Wednesday, March 21, 2012

Will Geode be Safe to Use?


Thanks to Twitter, I stumbled upon an innovative new solution to reducing or replacing the wallet. You can read the details for yourself, but Geode basically copies your credit card information, and regurgitates it into its own reprogrammable card as you need it.
http://www.cultofmac.com/154808/geode-turns-iphone-into-universal-credit-card-rewriter/
Without more details about their security procedures, I'd assume this is a big liability in your pocket at this point. I'd urge iCache to use some of that Kickstarter surplus to get some 3rd party validation on their security.
It's not that we can't be nice guys, but in the security world, we deem a product insecure until a third party has an opportunity to validate the robustness and validity of security claims.
There is a lot of room for abuse from where I sit.

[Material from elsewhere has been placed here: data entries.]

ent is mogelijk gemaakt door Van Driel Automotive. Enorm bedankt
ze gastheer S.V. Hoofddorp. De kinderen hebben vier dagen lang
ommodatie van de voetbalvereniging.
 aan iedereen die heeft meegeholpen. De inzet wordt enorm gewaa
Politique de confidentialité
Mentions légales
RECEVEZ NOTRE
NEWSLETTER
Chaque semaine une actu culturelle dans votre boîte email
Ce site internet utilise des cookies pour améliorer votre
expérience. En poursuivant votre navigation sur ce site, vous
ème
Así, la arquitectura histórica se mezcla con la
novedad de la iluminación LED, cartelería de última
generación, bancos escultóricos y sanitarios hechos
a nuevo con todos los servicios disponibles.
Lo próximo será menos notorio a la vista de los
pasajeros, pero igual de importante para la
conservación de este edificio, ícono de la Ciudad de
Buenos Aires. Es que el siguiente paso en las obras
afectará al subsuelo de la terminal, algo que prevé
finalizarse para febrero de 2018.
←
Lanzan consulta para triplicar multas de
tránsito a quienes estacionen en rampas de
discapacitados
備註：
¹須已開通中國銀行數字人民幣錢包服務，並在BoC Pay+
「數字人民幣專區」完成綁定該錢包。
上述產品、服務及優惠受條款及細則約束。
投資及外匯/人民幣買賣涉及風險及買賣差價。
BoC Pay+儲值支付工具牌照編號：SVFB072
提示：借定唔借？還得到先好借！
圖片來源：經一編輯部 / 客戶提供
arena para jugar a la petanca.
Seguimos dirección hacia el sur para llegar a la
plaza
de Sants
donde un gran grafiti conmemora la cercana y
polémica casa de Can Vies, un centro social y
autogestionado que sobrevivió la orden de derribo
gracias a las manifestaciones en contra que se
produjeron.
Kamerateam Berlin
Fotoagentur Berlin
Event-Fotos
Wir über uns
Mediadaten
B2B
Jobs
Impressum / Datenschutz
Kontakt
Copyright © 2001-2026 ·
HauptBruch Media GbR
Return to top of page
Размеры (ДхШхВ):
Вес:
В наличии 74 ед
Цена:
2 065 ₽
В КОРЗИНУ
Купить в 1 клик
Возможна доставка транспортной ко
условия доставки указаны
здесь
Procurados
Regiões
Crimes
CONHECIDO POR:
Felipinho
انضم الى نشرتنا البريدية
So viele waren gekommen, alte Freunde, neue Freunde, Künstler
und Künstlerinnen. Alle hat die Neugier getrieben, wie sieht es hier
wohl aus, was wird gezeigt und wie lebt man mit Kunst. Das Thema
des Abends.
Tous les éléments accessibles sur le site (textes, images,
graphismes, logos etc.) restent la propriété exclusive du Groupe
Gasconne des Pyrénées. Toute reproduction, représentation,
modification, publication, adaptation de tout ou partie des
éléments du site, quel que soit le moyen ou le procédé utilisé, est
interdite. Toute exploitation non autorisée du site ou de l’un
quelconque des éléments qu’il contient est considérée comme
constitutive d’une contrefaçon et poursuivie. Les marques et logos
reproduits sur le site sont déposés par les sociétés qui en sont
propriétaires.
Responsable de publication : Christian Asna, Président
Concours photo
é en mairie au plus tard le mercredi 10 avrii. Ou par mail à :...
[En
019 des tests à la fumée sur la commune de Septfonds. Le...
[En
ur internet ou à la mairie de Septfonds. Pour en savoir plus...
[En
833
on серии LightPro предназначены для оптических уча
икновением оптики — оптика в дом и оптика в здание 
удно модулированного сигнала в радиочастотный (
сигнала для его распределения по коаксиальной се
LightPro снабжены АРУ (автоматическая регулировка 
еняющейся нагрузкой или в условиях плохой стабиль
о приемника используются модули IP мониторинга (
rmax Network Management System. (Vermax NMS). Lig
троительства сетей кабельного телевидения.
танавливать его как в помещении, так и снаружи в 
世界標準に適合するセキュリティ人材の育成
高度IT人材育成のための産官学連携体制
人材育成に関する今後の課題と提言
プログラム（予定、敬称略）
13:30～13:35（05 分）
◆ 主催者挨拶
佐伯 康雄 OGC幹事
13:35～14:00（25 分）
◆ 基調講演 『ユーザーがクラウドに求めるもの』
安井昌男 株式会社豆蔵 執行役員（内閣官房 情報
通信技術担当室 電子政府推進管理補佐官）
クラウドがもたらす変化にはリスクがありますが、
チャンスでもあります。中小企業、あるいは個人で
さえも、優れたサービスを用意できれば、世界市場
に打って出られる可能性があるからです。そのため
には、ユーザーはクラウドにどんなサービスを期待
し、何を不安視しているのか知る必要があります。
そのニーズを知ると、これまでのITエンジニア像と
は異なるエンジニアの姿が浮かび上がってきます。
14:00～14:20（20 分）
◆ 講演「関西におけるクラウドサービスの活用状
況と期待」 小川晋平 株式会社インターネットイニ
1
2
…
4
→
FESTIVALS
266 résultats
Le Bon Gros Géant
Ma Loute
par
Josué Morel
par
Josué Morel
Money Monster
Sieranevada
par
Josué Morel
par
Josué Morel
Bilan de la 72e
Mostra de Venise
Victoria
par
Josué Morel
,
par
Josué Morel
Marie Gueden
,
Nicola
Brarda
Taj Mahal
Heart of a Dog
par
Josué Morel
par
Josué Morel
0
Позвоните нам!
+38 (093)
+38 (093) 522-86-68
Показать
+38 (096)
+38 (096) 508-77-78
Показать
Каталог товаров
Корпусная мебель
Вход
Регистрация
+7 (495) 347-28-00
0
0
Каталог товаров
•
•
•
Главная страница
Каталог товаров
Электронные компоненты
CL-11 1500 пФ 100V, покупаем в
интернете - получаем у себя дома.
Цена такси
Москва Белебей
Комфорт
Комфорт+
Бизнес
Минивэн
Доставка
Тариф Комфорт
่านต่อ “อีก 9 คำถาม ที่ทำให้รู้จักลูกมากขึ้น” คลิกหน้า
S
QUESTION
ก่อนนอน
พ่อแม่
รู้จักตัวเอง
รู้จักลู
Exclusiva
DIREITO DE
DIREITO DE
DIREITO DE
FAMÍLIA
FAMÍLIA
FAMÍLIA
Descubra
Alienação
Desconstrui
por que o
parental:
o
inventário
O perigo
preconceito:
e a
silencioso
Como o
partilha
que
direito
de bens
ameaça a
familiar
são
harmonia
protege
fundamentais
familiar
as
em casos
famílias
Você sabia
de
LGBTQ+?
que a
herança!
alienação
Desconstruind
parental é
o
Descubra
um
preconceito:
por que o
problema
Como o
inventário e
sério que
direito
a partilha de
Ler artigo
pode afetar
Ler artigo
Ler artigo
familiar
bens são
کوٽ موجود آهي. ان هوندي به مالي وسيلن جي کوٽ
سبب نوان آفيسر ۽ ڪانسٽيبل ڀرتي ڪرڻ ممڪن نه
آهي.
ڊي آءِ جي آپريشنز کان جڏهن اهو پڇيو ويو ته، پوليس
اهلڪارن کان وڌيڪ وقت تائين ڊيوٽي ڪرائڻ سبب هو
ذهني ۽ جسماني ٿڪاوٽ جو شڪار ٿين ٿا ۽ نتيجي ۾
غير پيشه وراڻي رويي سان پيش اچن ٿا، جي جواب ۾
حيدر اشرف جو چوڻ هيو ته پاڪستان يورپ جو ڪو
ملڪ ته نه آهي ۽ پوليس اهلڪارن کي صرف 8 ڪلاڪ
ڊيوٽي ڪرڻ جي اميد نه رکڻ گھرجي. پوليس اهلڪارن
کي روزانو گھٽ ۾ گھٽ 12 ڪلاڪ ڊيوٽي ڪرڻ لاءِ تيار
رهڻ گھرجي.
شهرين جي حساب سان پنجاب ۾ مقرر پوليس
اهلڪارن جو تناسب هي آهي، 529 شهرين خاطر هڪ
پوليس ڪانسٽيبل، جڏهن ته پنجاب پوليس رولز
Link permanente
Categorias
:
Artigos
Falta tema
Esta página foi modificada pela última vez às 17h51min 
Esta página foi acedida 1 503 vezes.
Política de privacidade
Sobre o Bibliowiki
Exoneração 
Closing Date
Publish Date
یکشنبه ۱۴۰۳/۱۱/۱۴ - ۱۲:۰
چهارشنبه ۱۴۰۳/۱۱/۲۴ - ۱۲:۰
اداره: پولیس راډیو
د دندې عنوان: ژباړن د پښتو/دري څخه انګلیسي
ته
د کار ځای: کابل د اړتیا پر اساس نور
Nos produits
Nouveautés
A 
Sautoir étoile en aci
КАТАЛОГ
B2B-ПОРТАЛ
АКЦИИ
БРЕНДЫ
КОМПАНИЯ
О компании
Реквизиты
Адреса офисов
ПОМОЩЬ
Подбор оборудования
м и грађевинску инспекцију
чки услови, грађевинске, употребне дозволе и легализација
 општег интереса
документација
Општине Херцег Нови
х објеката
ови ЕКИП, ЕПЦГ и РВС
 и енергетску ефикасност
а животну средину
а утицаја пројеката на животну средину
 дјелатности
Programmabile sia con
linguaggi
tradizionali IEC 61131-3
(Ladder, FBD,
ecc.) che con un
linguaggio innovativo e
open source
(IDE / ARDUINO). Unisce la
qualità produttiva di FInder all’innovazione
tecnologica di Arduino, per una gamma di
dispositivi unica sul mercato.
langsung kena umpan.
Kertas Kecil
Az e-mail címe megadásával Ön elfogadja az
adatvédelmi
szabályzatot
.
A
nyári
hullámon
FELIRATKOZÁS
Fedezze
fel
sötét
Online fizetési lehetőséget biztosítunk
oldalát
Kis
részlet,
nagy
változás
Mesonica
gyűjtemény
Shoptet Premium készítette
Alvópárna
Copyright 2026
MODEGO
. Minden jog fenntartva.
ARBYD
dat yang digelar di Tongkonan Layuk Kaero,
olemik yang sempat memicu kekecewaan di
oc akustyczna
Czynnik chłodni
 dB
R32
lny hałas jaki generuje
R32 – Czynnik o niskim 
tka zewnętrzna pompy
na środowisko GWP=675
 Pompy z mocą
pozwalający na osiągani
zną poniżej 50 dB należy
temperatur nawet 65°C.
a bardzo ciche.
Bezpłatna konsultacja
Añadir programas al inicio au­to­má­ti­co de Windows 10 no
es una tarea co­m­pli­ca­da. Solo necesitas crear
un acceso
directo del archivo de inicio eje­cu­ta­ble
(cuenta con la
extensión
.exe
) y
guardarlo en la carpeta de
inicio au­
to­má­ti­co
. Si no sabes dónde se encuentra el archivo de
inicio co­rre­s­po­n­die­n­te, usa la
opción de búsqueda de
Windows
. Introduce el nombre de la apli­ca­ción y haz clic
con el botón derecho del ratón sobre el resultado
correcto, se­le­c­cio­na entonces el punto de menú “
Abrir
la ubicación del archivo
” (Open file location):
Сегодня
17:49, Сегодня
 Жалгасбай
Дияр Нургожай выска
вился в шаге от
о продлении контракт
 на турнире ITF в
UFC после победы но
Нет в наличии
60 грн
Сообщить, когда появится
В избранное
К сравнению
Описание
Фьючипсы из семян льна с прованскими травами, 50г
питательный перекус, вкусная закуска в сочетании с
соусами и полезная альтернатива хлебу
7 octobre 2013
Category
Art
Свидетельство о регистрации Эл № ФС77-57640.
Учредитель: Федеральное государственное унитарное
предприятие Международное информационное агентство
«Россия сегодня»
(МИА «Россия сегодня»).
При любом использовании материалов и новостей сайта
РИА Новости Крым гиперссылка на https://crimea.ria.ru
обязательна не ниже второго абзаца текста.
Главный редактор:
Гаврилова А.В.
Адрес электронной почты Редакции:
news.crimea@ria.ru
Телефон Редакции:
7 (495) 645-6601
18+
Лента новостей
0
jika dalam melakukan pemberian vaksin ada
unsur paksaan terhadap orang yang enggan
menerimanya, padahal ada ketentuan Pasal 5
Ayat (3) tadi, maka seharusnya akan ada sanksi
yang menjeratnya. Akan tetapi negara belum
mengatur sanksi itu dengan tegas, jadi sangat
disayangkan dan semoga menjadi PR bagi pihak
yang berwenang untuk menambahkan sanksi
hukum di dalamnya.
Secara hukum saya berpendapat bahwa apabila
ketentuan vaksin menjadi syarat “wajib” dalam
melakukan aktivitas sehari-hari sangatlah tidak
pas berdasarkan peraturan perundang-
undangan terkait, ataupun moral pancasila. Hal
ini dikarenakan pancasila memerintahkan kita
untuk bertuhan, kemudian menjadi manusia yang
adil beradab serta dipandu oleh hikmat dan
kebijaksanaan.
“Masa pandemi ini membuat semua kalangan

The software piece of Geode (an iPhone app) appears to be storing track data (should never be stored, according to payment brands) and the CVV/CVC2 codes which are never supposed to exist except on the physical card. That's the whole point of the security codes - they are supposed to prove you have physical possession of the card. I understand the product aims to "replace" your cards, but the payment brands (VISA, MC, DISC, AMEX, JCB) have final say where that is concerned.
The FAQs on the website put a lot of emphasis on the safety of your data from the perspective of an attack that seeks to access the app directly. There is no mention of what an attacker could do with direct access to the phone data, or a forensic image of iPhone data. It also seems that the encryption key is the user's fingerprint.
At a minimum, this needs cryptographer, mobile device security expert and payment brand blessings before I'd be comfortable recommending it to friends or using it myself.